## Directive
Retype each of the rows below verbatim, with the original wording, punctuation, and order unchanged.

Dataset records
## Start

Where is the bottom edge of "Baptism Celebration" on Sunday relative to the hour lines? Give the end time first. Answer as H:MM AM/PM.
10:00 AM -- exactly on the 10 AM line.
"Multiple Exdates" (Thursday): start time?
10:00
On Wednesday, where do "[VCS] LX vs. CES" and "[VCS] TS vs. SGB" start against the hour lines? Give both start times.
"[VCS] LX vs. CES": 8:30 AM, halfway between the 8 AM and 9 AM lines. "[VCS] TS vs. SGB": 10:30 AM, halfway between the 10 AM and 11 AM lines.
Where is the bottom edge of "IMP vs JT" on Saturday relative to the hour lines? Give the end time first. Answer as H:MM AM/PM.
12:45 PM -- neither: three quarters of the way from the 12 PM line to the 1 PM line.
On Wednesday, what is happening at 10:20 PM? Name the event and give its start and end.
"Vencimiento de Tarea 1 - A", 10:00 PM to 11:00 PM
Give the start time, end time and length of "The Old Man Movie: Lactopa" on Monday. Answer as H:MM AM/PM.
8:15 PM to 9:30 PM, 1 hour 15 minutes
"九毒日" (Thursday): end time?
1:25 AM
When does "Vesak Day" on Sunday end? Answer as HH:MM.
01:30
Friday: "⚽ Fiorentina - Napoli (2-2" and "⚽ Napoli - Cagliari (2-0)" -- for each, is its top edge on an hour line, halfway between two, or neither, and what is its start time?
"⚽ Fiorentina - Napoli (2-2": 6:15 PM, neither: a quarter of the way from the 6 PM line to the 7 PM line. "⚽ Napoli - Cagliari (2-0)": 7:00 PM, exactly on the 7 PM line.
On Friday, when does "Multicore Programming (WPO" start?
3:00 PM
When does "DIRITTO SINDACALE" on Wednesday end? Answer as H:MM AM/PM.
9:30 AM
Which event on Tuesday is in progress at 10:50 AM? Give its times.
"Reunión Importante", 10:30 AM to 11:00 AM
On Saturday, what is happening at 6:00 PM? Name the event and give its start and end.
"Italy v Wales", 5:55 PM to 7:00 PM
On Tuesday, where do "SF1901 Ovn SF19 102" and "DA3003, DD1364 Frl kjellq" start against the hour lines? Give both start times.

## End

## Solution for this problem
Where is the bottom edge of "Baptism Celebration" on Sunday relative to the hour lines? Give the end time first. Answer as H:MM AM/PM.
10:00 AM -- exactly on the 10 AM line.
"Multiple Exdates" (Thursday): start time?
10:00
On Wednesday, where do "[VCS] LX vs. CES" and "[VCS] TS vs. SGB" start against the hour lines? Give both start times.
"[VCS] LX vs. CES": 8:30 AM, halfway between the 8 AM and 9 AM lines. "[VCS] TS vs. SGB": 10:30 AM, halfway between the 10 AM and 11 AM lines.
Where is the bottom edge of "IMP vs JT" on Saturday relative to the hour lines? Give the end time first. Answer as H:MM AM/PM.
12:45 PM -- neither: three quarters of the way from the 12 PM line to the 1 PM line.
On Wednesday, what is happening at 10:20 PM? Name the event and give its start and end.
"Vencimiento de Tarea 1 - A", 10:00 PM to 11:00 PM
Give the start time, end time and length of "The Old Man Movie: Lactopa" on Monday. Answer as H:MM AM/PM.
8:15 PM to 9:30 PM, 1 hour 15 minutes
"九毒日" (Thursday): end time?
1:25 AM
When does "Vesak Day" on Sunday end? Answer as HH:MM.
01:30
Friday: "⚽ Fiorentina - Napoli (2-2" and "⚽ Napoli - Cagliari (2-0)" -- for each, is its top edge on an hour line, halfway between two, or neither, and what is its start time?
"⚽ Fiorentina - Napoli (2-2": 6:15 PM, neither: a quarter of the way from the 6 PM line to the 7 PM line. "⚽ Napoli - Cagliari (2-0)": 7:00 PM, exactly on the 7 PM line.
On Friday, when does "Multicore Programming (WPO" start?
3:00 PM
When does "DIRITTO SINDACALE" on Wednesday end? Answer as H:MM AM/PM.
9:30 AM
Which event on Tuesday is in progress at 10:50 AM? Give its times.
"Reunión Importante", 10:30 AM to 11:00 AM
On Saturday, what is happening at 6:00 PM? Name the event and give its start and end.
"Italy v Wales", 5:55 PM to 7:00 PM
On Tuesday, where do "SF1901 Ovn SF19 102" and "DA3003, DD1364 Frl kjellq" start against the hour lines? Give both start times.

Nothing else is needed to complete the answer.